Le même Luc Barthassat qui menace de dégrader l'offre et les services des TPG si la hausse des tarifs n'était pas acceptée par le peuple, propose aux automobilistes la "circulation alternée sur une base volontaire" (utiliser, si on veut bien, sa bagnole un jour sur deux en fonction de son numéro de plaque). On a mieux à lui suggérer : une hausse des tarifs "sur une base volontaire". Voire même, de ne payer son bus et son tram que sur une base également volontaire (ce que pour notre part nous faisons d'ailleurs déjà). Le volontariat, c'est l'avenir. Comme d'ailleurs la gratuité des transports publics (nous l'avons proposée au Conseil municipal de la Ville de Genève, pour les "lignes de quartier" intramuros...). La gratuité, en effet, est le mode le plus simple et le plus égalitaire de définir un tarif. Dans le cas des transports publics, on en finit avec les différenciations de billets et d'abonnements, les tarifs réduits, les demi-tarifs, les tarifs pour brefs parcours. On en finit aussi avec les coûts liés aux automates distributeurs de billets, à leur achat ou leur location, à leur entretien, à leur réparation. On en finit enfin avec le coût des contrôles, de la perception des amendes, du recouvrement des amendes impayées. On fait assumer le coût des transports publics par les caisses publiques, c'est-à-dire par l'impôt (en sus de recettes additionnelles, comme la publicité ou la location de services ou de matériel) et on cesse de faire payer deux fois les usagers : une fois en tant que contribuables, une deuxième fois en tant qu'usagers.

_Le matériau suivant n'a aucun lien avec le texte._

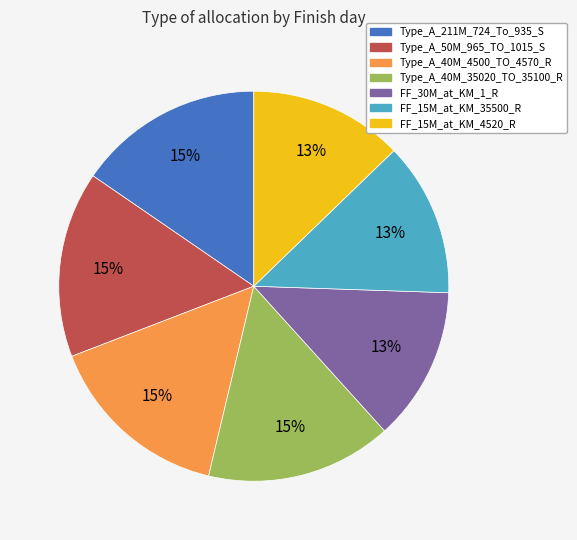

Do FF_15M_at_KM_4520_R and Type_A_50M_965_TO_1015_S together represent more than half of the pie?

No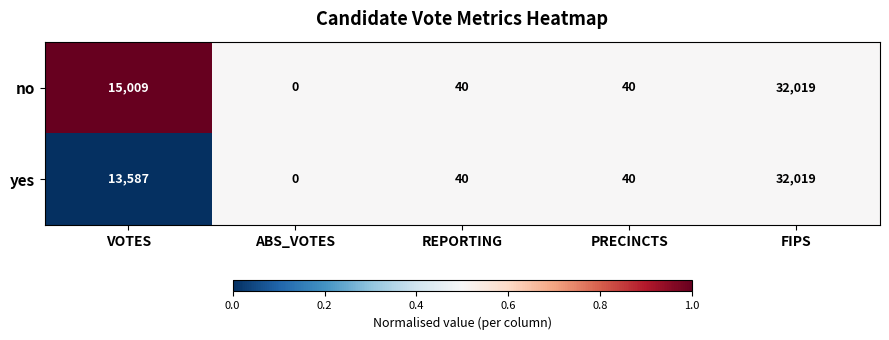

Reading left to right, what are all the values shown in this chart?

no: 15009	0	40	40	32019
yes: 13587	0	40	40	32019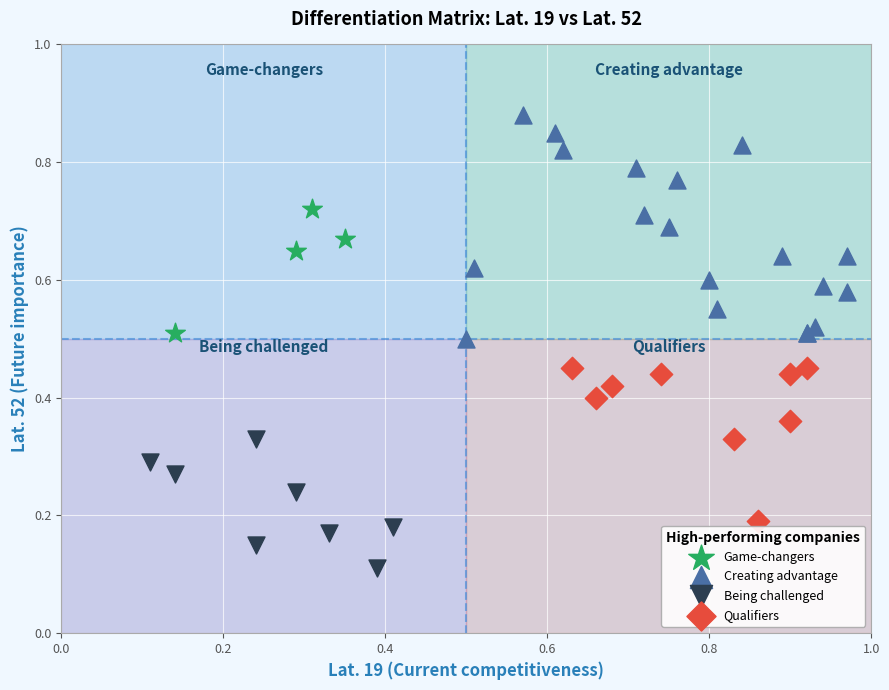

Which series has the largest Y range (max minus min)?

Creating advantage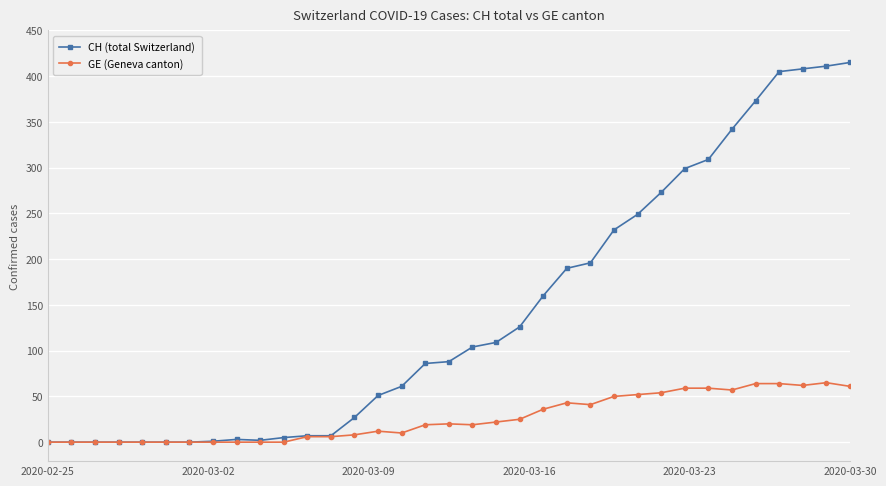

At how many categories does at least one series exceed 317?

6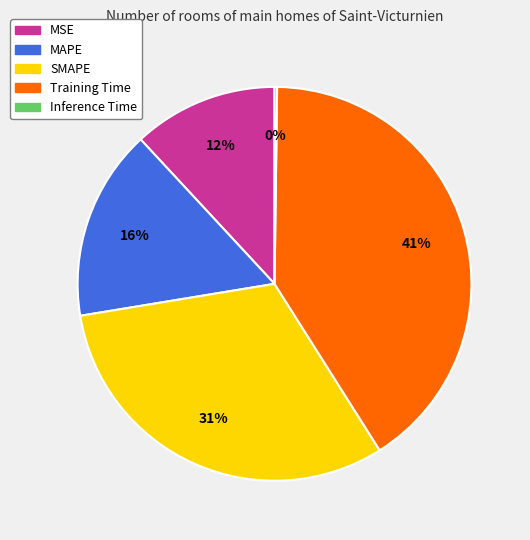

What is the largest slice in the pie chart?

Training Time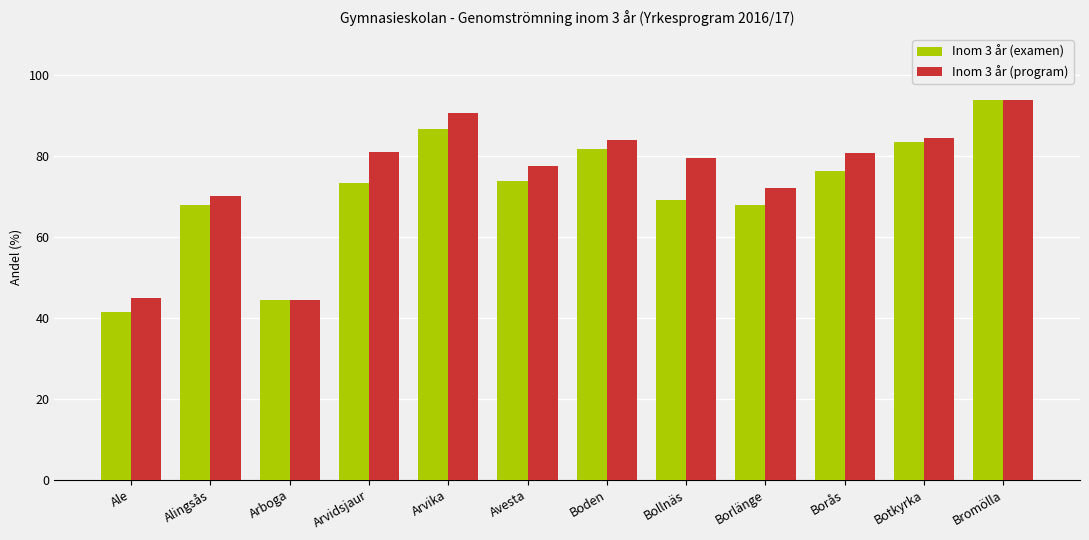

What is the minimum value for Inom 3 år (program)?

44.4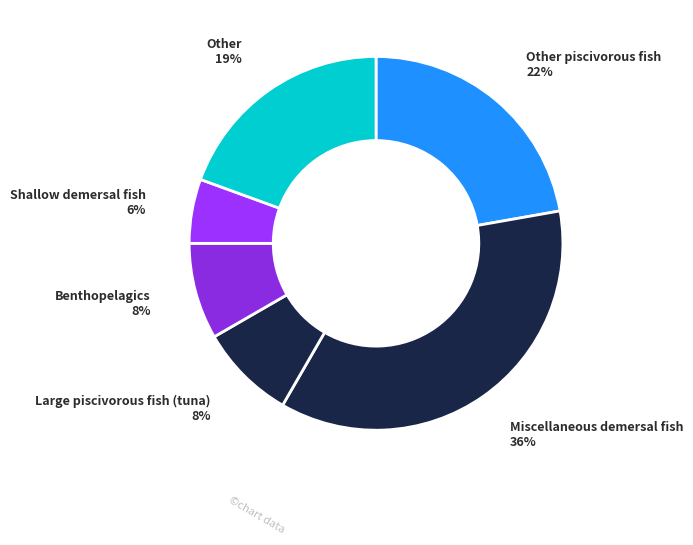

How many segments does this pie chart have?

6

"Il nous faut passer de la circulation comme supplément du travail à la circulation comme plaisir", prônait Guy Debord. On en est encore à la circulation comme supplément du travail -un supplément qu'on fait payer, comme s'il était un luxe, et ni un droit, ni une nécessité. C'est de cela aussi, de cette forme de racket,  que la gratuité des transports nous ferait sortir.